* Bryan White <bryan@arcamax.com> [000526 13:00] wrote:
> I have a database that is used to manage email mailing lists (opt in
> ezines). When an email message bounces the bouncecount in the customer
> record is incremented.
>
> My process used to do this on the fly as a bounce was recieved. This was on
> 6.5.0. We recently updgraded to 6.5.3 and faster hardware. For the most
> part the update went smooth except for this process. It seemed to overload
> the server. I did not have time to deal with it then, so I changed the
> process to just log the bounce for later processing.
>
> Now I need to fix the problem. I have written a script to process the log
> file. It filters out duplicates which will reduce the total number of
> updates that are done. It works inside a transaction. Too keep the size of
> the transacations down (I have had problems in the past with large
> transations) it closes one transaction and opens a new one after every 100th
> update.
>
> The problem is that performance is still less than I need. I am getting
> about 5 updates processed per second on my test server. I never analysed it
> on 6.5.0 but I was not having a problem and that was running on slower
> hardware with more activity on the box.
>
> My test server is running Postgres 7.0. It is a PIII 733 with 384M RAM and
> 2 IDE HDs running RedHat 6.2.
>
> The backend is using about 80% of the CPU. The load average is around 1.00.
>
> The is what the update statement looks like:
> update customer
> set bouncecount = bouncecount + 1,
> bouncedate = CURRENT_DATE
> where email = 'bryan@arcamax.com'
> and bouncedate != CURRENT_DATE;
>
> Explain says:
> Index Scan using icusem2 on customer (cost=0.00..4.98 rows=1 width=238)

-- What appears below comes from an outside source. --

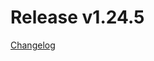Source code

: # Release v1.24.5
[Changelog](https://docs.otc-service.com/releasenotes/terraform-provider-opentelekomcloud/current.html#v1-24-5)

Please describe your customer table better.
One thing I found was that postgresql (and just about any other
database) is excrutiatingly slow on update/insert if you made too
many indecies on the table being updated.
how many indecies do you have on this table?
you may want to try a combined index on both bouncedate and email.
--
-Alfred Perlstein - [bright@wintelcom.net|alfred@freebsd.org]
"I have the heart of a child; I keep it in a jar on my desk."